** SOURCE DOCUMENT **

◆ ◆ ◆

Key Concepts and Formulas

• Scalar Triple Product (STP): For vectors $\overrightarrow u, \overrightarrow v, \overrightarrow w$, $\overrightarrow u \cdot (\overrightarrow v \times \overrightarrow w)$ can be computed as a determinant if components are known.
• Dot Product: $\overrightarrow u \cdot \overrightarrow v = u_1v_1 + u_2v_2 + u_3v_3$.
• Cross Product: $\overrightarrow u \times \overrightarrow v = \begin{vmatrix} \widehat i & \widehat j & \widehat k \\ u_1 & u_2 & u_3 \\ v_1 & v_2 & v_3 \end{vmatrix}$.
• Magnitude of a Vector: $|\overrightarrow u| = \sqrt{u_1^2 + u_2^2 + u_3^2}$.
• Scalar Projection: The projection of $\overrightarrow u$ on $\overrightarrow v$ is $\frac{\overrightarrow u \cdot \overrightarrow v}{|\overrightarrow v|}$.

◆ ◆ ◆

** RAW DATA **
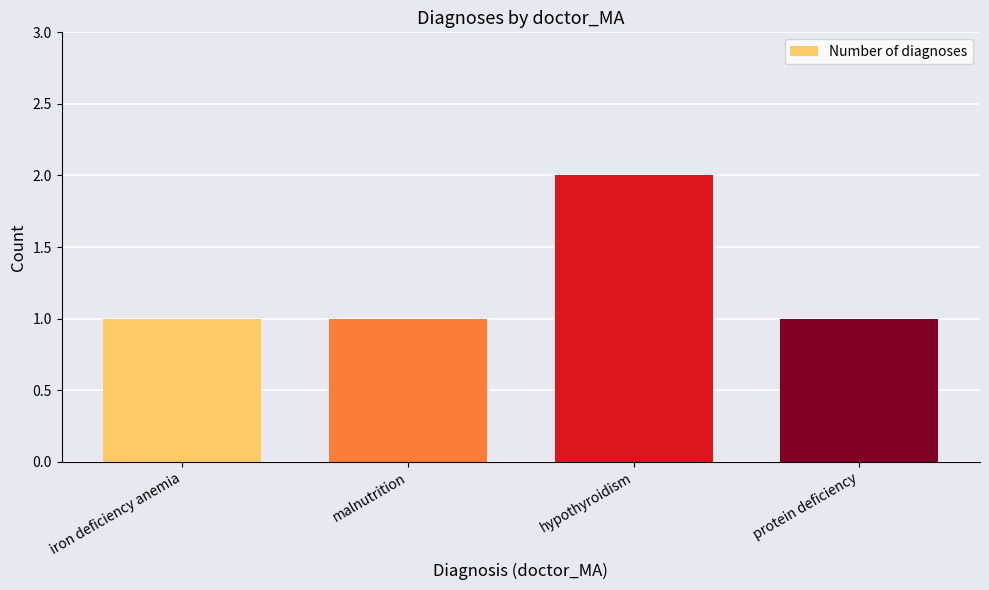

What is the greatest value displayed?

2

◆ ◆ ◆

** EXERCISES **
1. List every concept that the key concepts and formulas text gives a formula or definition for.
2. According to the key concepts and formulas text, what can the scalar triple product be computed as if the components are known?
3. Return, word for word, the stretch of the key concepts and formulas text from "Key Concepts and" through "components are known.".

** ANSWERS FOR THIS EXERCISE **
1. Scalar Triple Product (STP), Dot Product, Cross Product, Magnitude of a Vector, Scalar Projection

2. A determinant.

3.
Key Concepts and Formulas

• Scalar Triple Product (STP): For vectors $\overrightarrow u, \overrightarrow v, \overrightarrow w$, $\overrightarrow u \cdot (\overrightarrow v \times \overrightarrow w)$ can be computed as a determinant if components are known.